It’s right to get a good performace by using pinned host memory(page-locked) for transfering from Host to Device. However, I have to transfer my data which is located in pageable memory to page-locked memory after all.
If I use a function like “memcpy”, it’s synchronous, which costs 5-10ms every frame.
And if I use a CPU work thread to memcpy it asynchronously, it also taks several milliseconds to synchronous the thread.
CUmemcpyAsync is able to transfer from host to host but is only used when unified addressing is enable which is not possible on Windows XP.
So am I wrong? Is there any other CUDA funciton or way to transfer from pageable host memory to page-locked host memory asynchronously?

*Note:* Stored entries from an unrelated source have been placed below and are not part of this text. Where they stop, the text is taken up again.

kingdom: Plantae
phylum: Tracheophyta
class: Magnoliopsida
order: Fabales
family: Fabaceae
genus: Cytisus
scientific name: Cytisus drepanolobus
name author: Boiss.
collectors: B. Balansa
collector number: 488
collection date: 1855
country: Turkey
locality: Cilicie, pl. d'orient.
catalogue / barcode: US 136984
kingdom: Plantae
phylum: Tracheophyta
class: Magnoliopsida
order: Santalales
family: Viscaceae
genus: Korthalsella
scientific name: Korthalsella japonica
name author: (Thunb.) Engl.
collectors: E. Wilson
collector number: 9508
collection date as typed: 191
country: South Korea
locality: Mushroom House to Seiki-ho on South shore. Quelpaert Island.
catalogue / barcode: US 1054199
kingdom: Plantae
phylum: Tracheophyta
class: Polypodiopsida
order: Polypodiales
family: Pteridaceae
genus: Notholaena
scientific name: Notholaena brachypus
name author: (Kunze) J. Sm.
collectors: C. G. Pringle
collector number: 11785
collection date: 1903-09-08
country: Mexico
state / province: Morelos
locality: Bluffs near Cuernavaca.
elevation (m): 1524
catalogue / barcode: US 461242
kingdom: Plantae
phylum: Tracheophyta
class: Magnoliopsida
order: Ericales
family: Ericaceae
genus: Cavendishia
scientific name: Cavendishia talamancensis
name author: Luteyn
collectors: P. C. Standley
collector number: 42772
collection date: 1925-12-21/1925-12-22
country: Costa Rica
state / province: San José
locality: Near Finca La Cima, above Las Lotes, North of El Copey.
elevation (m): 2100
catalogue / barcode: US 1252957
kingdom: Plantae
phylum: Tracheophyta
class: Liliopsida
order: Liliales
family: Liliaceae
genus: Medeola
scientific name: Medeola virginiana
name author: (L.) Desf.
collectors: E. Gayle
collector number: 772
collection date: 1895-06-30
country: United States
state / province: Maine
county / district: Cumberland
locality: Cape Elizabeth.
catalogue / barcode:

Copying from pageable to pinned memory and from there to the device is exactly what the driver does for host->device copies from pageable memory, so you won’t gain any speedup by explicitly coding that yourself.
What you can do with newer CUDA toolkits is to pin down pageable memory (without performing a memcpy) using cudaHostRegister() / cuMemHostRegister() before copying from there to the device.
EDIT: It is a reasonable assumption that newest or future versions of the driver will take the cuMemHostRegister() path themselves, so explicitly coding a memcpy into your application would even slow things down for future drivers.
Any idea what happens on systems with dual Intel Xeon CPU? In these configurations its common to have one PCIe x16 slot directly connected to each CPU and of course each CPU has its own memory controller and memory so presumably there is a performance benefit to having the pinned memory local to whichever CPU is connected to the GPU. What is the best way of making sure this happens?